DNA extraction from agarose gels

(source: NucleoSpin® Gel and PCR Clean-up)

  1. Excise DNA fragment/solubilize gel slice: take a clean scalpel to excise the DNA fragment from an agarose gel, remove all excess agarose. For each 100mg of agarose gel < 2% add 200µl buffer NTI, for gels containing > 2% agarose, double the volume of buffer NTI. Incubate sample for 5-10min at 50°C, vortex the sample briefly every 2-3min until the gel slice is completely dissolved.
  2. Binding DNA: place a PCR clean-up column into a collection tube (2ml) and load up to 700µl sample, centrifuge for 30s at 11000g, discard flow-through and place the column back into the collection tube.
  3. Wash silica membrane: add 700µl buffer NT3 to the column, centrifuge for 30s at 11000g, discard flow-through and place the column back into the collection tube. Repeat the washing again.

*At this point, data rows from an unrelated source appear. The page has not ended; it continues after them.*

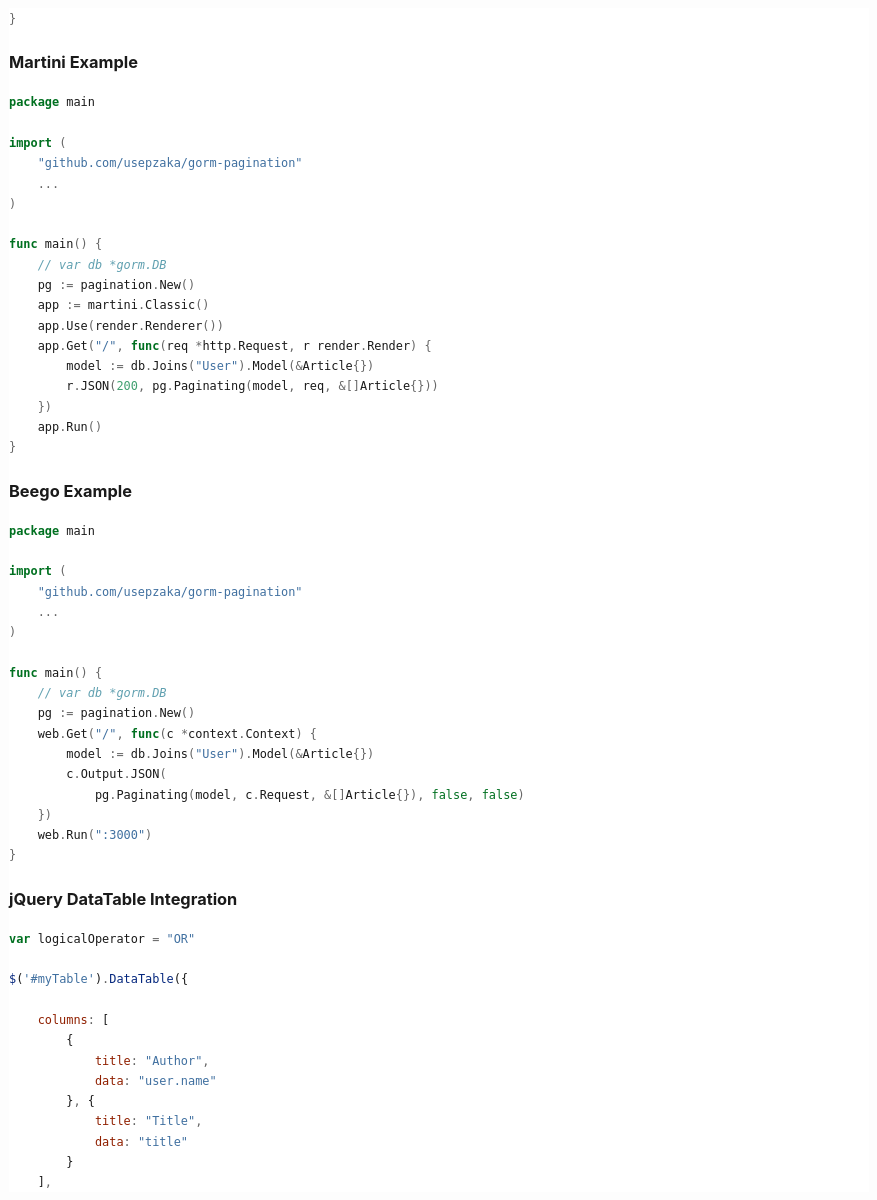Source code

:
 ```go
}

```

### Martini Example

```go
package main

import (
    "github.com/usepzaka/gorm-pagination"
    ...
)

func main() {
    // var db *gorm.DB
    pg := pagination.New()
    app := martini.Classic()
    app.Use(render.Renderer())
    app.Get("/", func(req *http.Request, r render.Render) {
        model := db.Joins("User").Model(&Article{})
        r.JSON(200, pg.Paginating(model, req, &[]Article{}))
    })
    app.Run()
}
```
### Beego Example

```go
package main

import (
    "github.com/usepzaka/gorm-pagination"
    ...
)

func main() {
    // var db *gorm.DB
    pg := pagination.New()
    web.Get("/", func(c *context.Context) {
        model := db.Joins("User").Model(&Article{})
        c.Output.JSON(
            pg.Paginating(model, c.Request, &[]Article{}), false, false)
    })
    web.Run(":3000")
}
```

### jQuery DataTable Integration

```js
var logicalOperator = "OR"

$('#myTable').DataTable({

    columns: [
        {
            title: "Author",
            data: "user.name"
        }, {
            title: "Title",
            data: "title"
        }
    ],
```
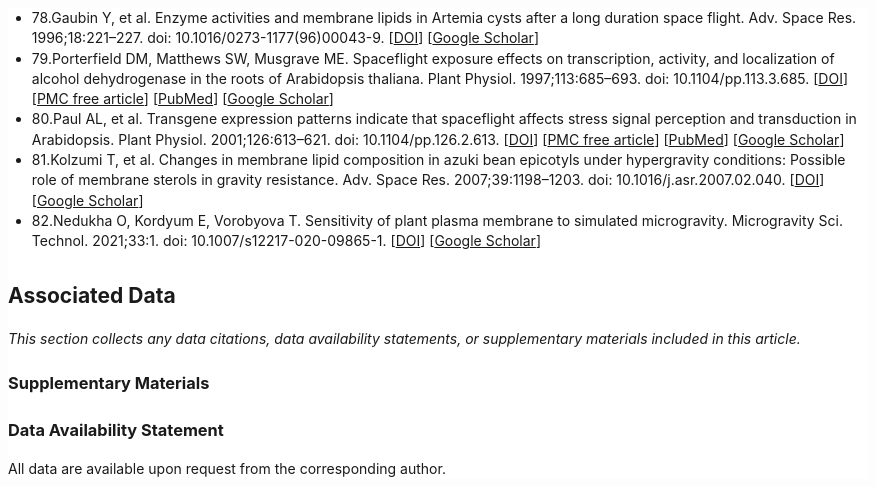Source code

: *   78.Gaubin Y, et al. Enzyme activities and membrane lipids in Artemia cysts after a long duration space flight. Adv. Space Res. 1996;18:221–227. doi: 10.1016/0273-1177(96)00043-9. \[[DOI](https://doi.org/10.1016/0273-1177\(96\)00043-9)\] \[[Google Scholar](https://scholar.google.com/scholar_lookup?journal=Adv.%20Space%20Res.&title=Enzyme%20activities%20and%20membrane%20lipids%20in%20Artemia%20cysts%20after%20a%20long%20duration%20space%20flight&author=Y%20Gaubin&volume=18&publication_year=1996&pages=221-227&doi=10.1016/0273-1177\(96\)00043-9&)\]
*   79.Porterfield DM, Matthews SW, Musgrave ME. Spaceflight exposure effects on transcription, activity, and localization of alcohol dehydrogenase in the roots of Arabidopsis thaliana. Plant Physiol. 1997;113:685–693. doi: 10.1104/pp.113.3.685. \[[DOI](https://doi.org/10.1104/pp.113.3.685)\] \[[PMC free article](https://www.ncbi.nlm.nih.gov/articles/PMC158186/)\] \[[PubMed](https://pubmed.ncbi.nlm.nih.gov/9085569/)\] \[[Google Scholar](https://scholar.google.com/scholar_lookup?journal=Plant%20Physiol.&title=Spaceflight%20exposure%20effects%20on%20transcription,%20activity,%20and%20localization%20of%20alcohol%20dehydrogenase%20in%20the%20roots%20of%20Arabidopsis%20thaliana&author=DM%20Porterfield&author=SW%20Matthews&author=ME%20Musgrave&volume=113&publication_year=1997&pages=685-693&pmid=9085569&doi=10.1104/pp.113.3.685&)\]
*   80.Paul AL, et al. Transgene expression patterns indicate that spaceflight affects stress signal perception and transduction in Arabidopsis. Plant Physiol. 2001;126:613–621. doi: 10.1104/pp.126.2.613. \[[DOI](https://doi.org/10.1104/pp.126.2.613)\] \[[PMC free article](https://www.ncbi.nlm.nih.gov/articles/PMC111153/)\] \[[PubMed](https://pubmed.ncbi.nlm.nih.gov/11402191/)\] \[[Google Scholar](https://scholar.google.com/scholar_lookup?journal=Plant%20Physiol.&title=Transgene%20expression%20patterns%20indicate%20that%20spaceflight%20affects%20stress%20signal%20perception%20and%20transduction%20in%20Arabidopsis&author=AL%20Paul&volume=126&publication_year=2001&pages=613-621&pmid=11402191&doi=10.1104/pp.126.2.613&)\]
*   81.Kolzumi T, et al. Changes in membrane lipid composition in azuki bean epicotyls under hypergravity conditions: Possible role of membrane sterols in gravity resistance. Adv. Space Res. 2007;39:1198–1203. doi: 10.1016/j.asr.2007.02.040. \[[DOI](https://doi.org/10.1016/j.asr.2007.02.040)\] \[[Google Scholar](https://scholar.google.com/scholar_lookup?journal=Adv.%20Space%20Res.&title=Changes%20in%20membrane%20lipid%20composition%20in%20azuki%20bean%20epicotyls%20under%20hypergravity%20conditions:%20Possible%20role%20of%20membrane%20sterols%20in%20gravity%20resistance&author=T%20Kolzumi&volume=39&publication_year=2007&pages=1198-1203&doi=10.1016/j.asr.2007.02.040&)\]
*   82.Nedukha O, Kordyum E, Vorobyova T. Sensitivity of plant plasma membrane to simulated microgravity. Microgravity Sci. Technol. 2021;33:1. doi: 10.1007/s12217-020-09865-1. \[[DOI](https://doi.org/10.1007/s12217-020-09865-1)\] \[[Google Scholar](https://scholar.google.com/scholar_lookup?journal=Microgravity%20Sci.%20Technol.&title=Sensitivity%20of%20plant%20plasma%20membrane%20to%20simulated%20microgravity&author=O%20Nedukha&author=E%20Kordyum&author=T%20Vorobyova&volume=33&publication_year=2021&pages=1&doi=10.1007/s12217-020-09865-1&)\]

## Associated Data

_This section collects any data citations, data availability statements, or supplementary materials included in this article._

### Supplementary Materials

### Data Availability Statement

All data are available upon request from the corresponding author.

  4. Dry silica membrane: centrifuge for 1min at 11000g to remove buffer NT3 completely. Make sure the spin column does not come in contact with the flow-through while removing it from the centrifuge and the collection tube.
  5. Elute DNA: place the column into a new 1.5ml microcentrifuge tube, add 15-30µl buffer NE and incubate at room temperature for 1min, centrifuge for 1min at 11000g.